Absence of vitamin D receptor (VDR)-mediated PPARγ suppression causes alopecia in VDR-null mice

Vitamin D receptor (VDR) mutations in humans and mice cause alopecia. VDR-null (VDR-/-) mice exhibit lack of postmorphogenic hair cycles as a result of impaired keratinocyte stem cell (KSC) function. To identify the molecular basis for abnormal KSC function, RNA sequencing of wild-type(WT) and VDR-/- KSCs was performed. These studies demonstrated that >80% of differentially expressed genes are up-regulated in VDR-/- KSCs; thus, the VDR is a transcriptional suppressor in WT KSCs. Peroxisome proliferator-activated receptor gamma (PPAR gamma), PPAR gamma coactivator 1 beta (PGC1 beta), and lipoprotein lipase (LPL) were among the up-regulated genes identified. Chromatin immunoprecipitation analyses demonstrated that these genes are direct VDR targets in WT keratinocytes. Notably, VDR occupancy of the PPAR gamma regulatory region precludes PPAR gamma occupancy of this site, based on the observation that PPAR gamma interacts with these sequences in VDR-/- but not WT keratinocytes. This contrasts with the VDR and PPAR gamma co-occupancy observed on PGC1 beta and LPL gene regulatory regions identified.
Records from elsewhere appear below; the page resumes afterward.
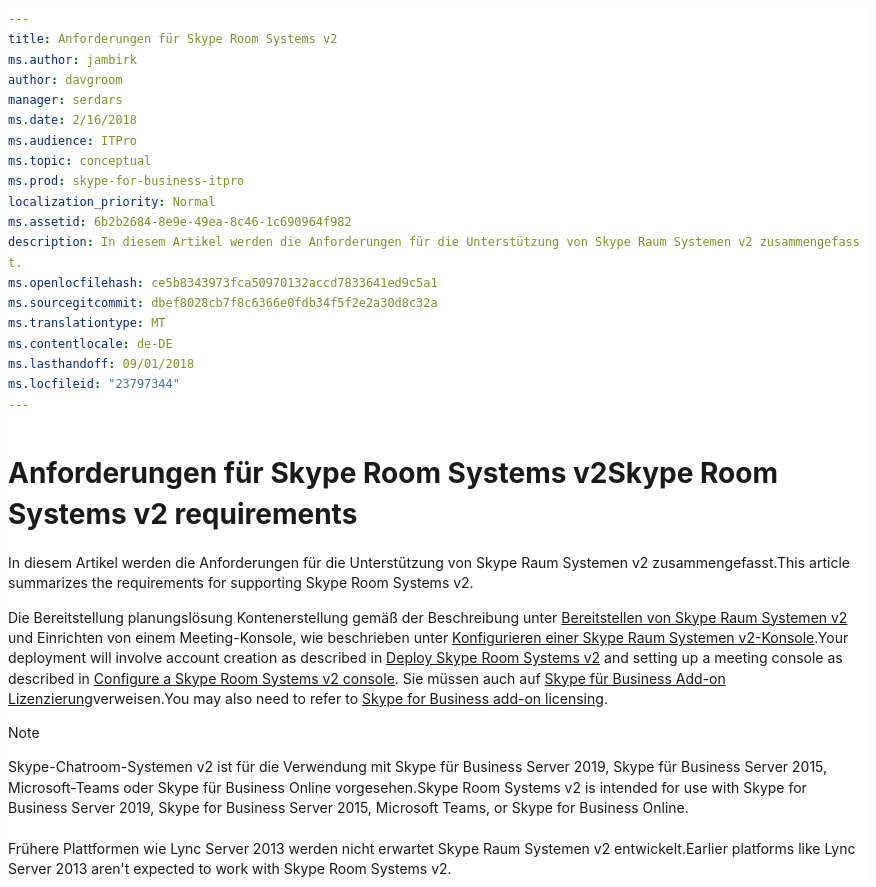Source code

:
 ```yaml
---
title: Anforderungen für Skype Room Systems v2
ms.author: jambirk
author: davgroom
manager: serdars
ms.date: 2/16/2018
ms.audience: ITPro
ms.topic: conceptual
ms.prod: skype-for-business-itpro
localization_priority: Normal
ms.assetid: 6b2b2684-8e9e-49ea-8c46-1c690964f982
description: In diesem Artikel werden die Anforderungen für die Unterstützung von Skype Raum Systemen v2 zusammengefasst.
ms.openlocfilehash: ce5b8343973fca50970132accd7833641ed9c5a1
ms.sourcegitcommit: dbef8028cb7f8c6366e0fdb34f5f2e2a30d8c32a
ms.translationtype: MT
ms.contentlocale: de-DE
ms.lasthandoff: 09/01/2018
ms.locfileid: "23797344"
---
```

# <a name="skype-room-systems-v2-requirements"></a><span data-ttu-id="255d5-103">Anforderungen für Skype Room Systems v2</span><span class="sxs-lookup"><span data-stu-id="255d5-103">Skype Room Systems v2 requirements</span></span>
 
<span data-ttu-id="255d5-104">In diesem Artikel werden die Anforderungen für die Unterstützung von Skype Raum Systemen v2 zusammengefasst.</span><span class="sxs-lookup"><span data-stu-id="255d5-104">This article summarizes the requirements for supporting Skype Room Systems v2.</span></span> 
  
<span data-ttu-id="255d5-105">Die Bereitstellung planungslösung Kontenerstellung gemäß der Beschreibung unter [Bereitstellen von Skype Raum Systemen v2](../../deploy/deploy-clients/room-systems-v2.md) und Einrichten von einem Meeting-Konsole, wie beschrieben unter [Konfigurieren einer Skype Raum Systemen v2-Konsole](../../deploy/deploy-clients/console.md).</span><span class="sxs-lookup"><span data-stu-id="255d5-105">Your deployment will involve account creation as described in [Deploy Skype Room Systems v2](../../deploy/deploy-clients/room-systems-v2.md) and setting up a meeting console as described in [Configure a Skype Room Systems v2 console](../../deploy/deploy-clients/console.md).</span></span> <span data-ttu-id="255d5-106">Sie müssen auch auf [Skype für Business Add-on Lizenzierung](https://support.office.com/en-US/article/Skype-for-Business-add-on-licensing-3ed752b1-5983-43f9-bcfd-760619ab40a7)verweisen.</span><span class="sxs-lookup"><span data-stu-id="255d5-106">You may also need to refer to [Skype for Business add-on licensing](https://support.office.com/en-US/article/Skype-for-Business-add-on-licensing-3ed752b1-5983-43f9-bcfd-760619ab40a7).</span></span>

> [!NOTE]
> <span data-ttu-id="255d5-107">Skype-Chatroom-Systemen v2 ist für die Verwendung mit Skype für Business Server 2019, Skype für Business Server 2015, Microsoft-Teams oder Skype für Business Online vorgesehen.</span><span class="sxs-lookup"><span data-stu-id="255d5-107">Skype Room Systems v2 is intended for use with Skype for Business Server 2019, Skype for Business Server 2015, Microsoft Teams, or Skype for Business Online.</span></span>  <br><br><span data-ttu-id="255d5-108">Frühere Plattformen wie Lync Server 2013 werden nicht erwartet Skype Raum Systemen v2 entwickelt.</span><span class="sxs-lookup"><span data-stu-id="255d5-108">Earlier platforms like Lync Server 2013 aren't expected to work with Skype Room Systems v2.</span></span>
Studies in mice with keratinocyte-specific PPAR gamma haploinsufficiency were performed to identify the functional consequences of enhanced PPAR gamma expression. PPAR gamma haploinsufficiency normalized PPAR gamma mRNA levels in VDR-/- keratinocytes and restored anagen responsiveness in vivo in VDR-/- mice, resulting in hair regrowth. Thus, absence of VDR-mediated PPAR gamma suppression underlies alopecia in VDR-/- mice.